==== EXTRACT PROVIDED

Articles > Understanding Concurrency And Throttling In AWS Lambda Functions: Scaling Up For Serverless Efficiency

Understanding Concurrency And Throttling In AWS Lambda Functions: Scaling Up For Serverless Efficiency

Kelvin Onuchukwu

May 23, 2024

If you are writing Lambda functions for production, it is important to think about how your function scales and how performance can be affected by usage.
Yeah, I know. You might probably be thinking that being a "serverless" service, you don't have to worry about provisioning and scaling when it comes to AWS Lambda functions. Sorry to burst your bubble, you definitely have to think of scaling when deploying production-level Lambda functions.

Concurrency in AWS Lambda is the number of requests that your function can process simultaneously.
Generally, new containers are spawn up each time your lambda function is invoked. So, for every new invocation to your lambda function, new resources are created behind the scenes to handle these requests. If more than one invocation is made to your function at any given point in time, new containers are being spawn up to handle these "Concurrent" requests.

Concurrency is a fundamental concept in AWS Lambda, the serverless compute service offered by Amazon Web Services. It refers to the number of Lambda function executions that can be handled simultaneously. This directly impacts how your serverless applications respond to incoming requests and scale to meet demand.

========

**REQUIREMENT 1**
In the records, replace "アーティスト" with "ミュージシャン" everywhere it occurs and reproduce the lines with no other changes, omitting the pictures.
The records that follow are unrelated to the article.

==== PROVIDED RECORDS

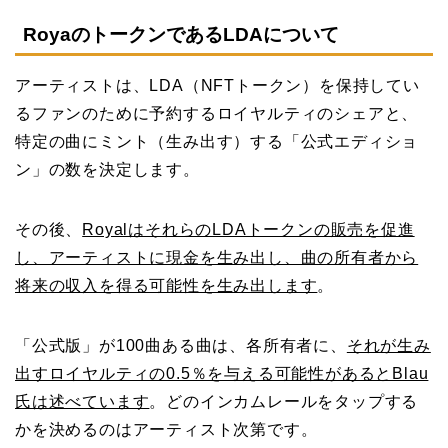
RoyaのトークンであるLDAについて
アーティストは、LDA（NFTトークン）を保持してい
るファンのために予約するロイヤルティのシェアと、
特定の曲にミント（生み出す）する「公式エディショ
ン」の数を決定します。
その後、
RoyalはそれらのLDAトークンの販売を促進
し、アーティストに現金を生み出し、曲の所有者から
将来の収入を得る可能性を生み出します
。
「公式版」が100曲ある曲は、各所有者に、
それが生み
出すロイヤルティの0.5％を与える可能性があるとBlau
氏は述べています
。どのインカムレールをタップする
かを決めるのはアーティスト次第です。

========

**REQUIREMENT 2**
Pick up the article on concurrency and throttling in AWS Lambda functions immediately after its final sentence and keep writing it.

**WRITTEN RESPONSE 1**
RoyaのトークンであるLDAについて
ミュージシャンは、LDA（NFTトークン）を保持してい
るファンのために予約するロイヤルティのシェアと、
特定の曲にミント（生み出す）する「公式エディショ
ン」の数を決定します。
その後、
RoyalはそれらのLDAトークンの販売を促進
し、ミュージシャンに現金を生み出し、曲の所有者から
将来の収入を得る可能性を生み出します
。
「公式版」が100曲ある曲は、各所有者に、
それが生み
出すロイヤルティの0.5％を与える可能性があるとBlau
氏は述べています
。どのインカムレールをタップする
かを決めるのはミュージシャン次第です。

**WRITTEN RESPONSE 2**
Understanding Concurrency in Lambda

In essence, each concurrent execution of a Lambda function runs within a separate instance of the Lambda execution environment. These environments are ephemeral containers pre-provisioned with the necessary resources to run your function code. When a Lambda function is invoked, Lambda allocates an execution environment to process the request.
By default, Lambda operates on a shared concurrency model. This means that all your Lambda functions in a specific region share a pool of concurrency units (typically 1000 per region). As your functions receive more requests, Lambda automatically scales the number of execution environments provisioned to handle them, up to the limit of available concurrency.
Concurrency is a very important aspect to consider, because they can cause your applications to fail due to a concept called Throttling.

By default, there are 1000 units of concurrency allocated to each AWS account per region. This capacity is shared by all the functions in your account, per region. What this implies is that no function in your account can be invoked simultaneously by a rate of more than 1000 times. And if more functions are being invoked at the same time, they will share from the 1000 available units.
Of course, this is a soft limit and can be raised by filing a support ticket with AWS.

Throttling in AWS Lambda occurs when function invocations exceed the amount of available concurrency units. This causes your function not to run and you get a RateExceeded execption.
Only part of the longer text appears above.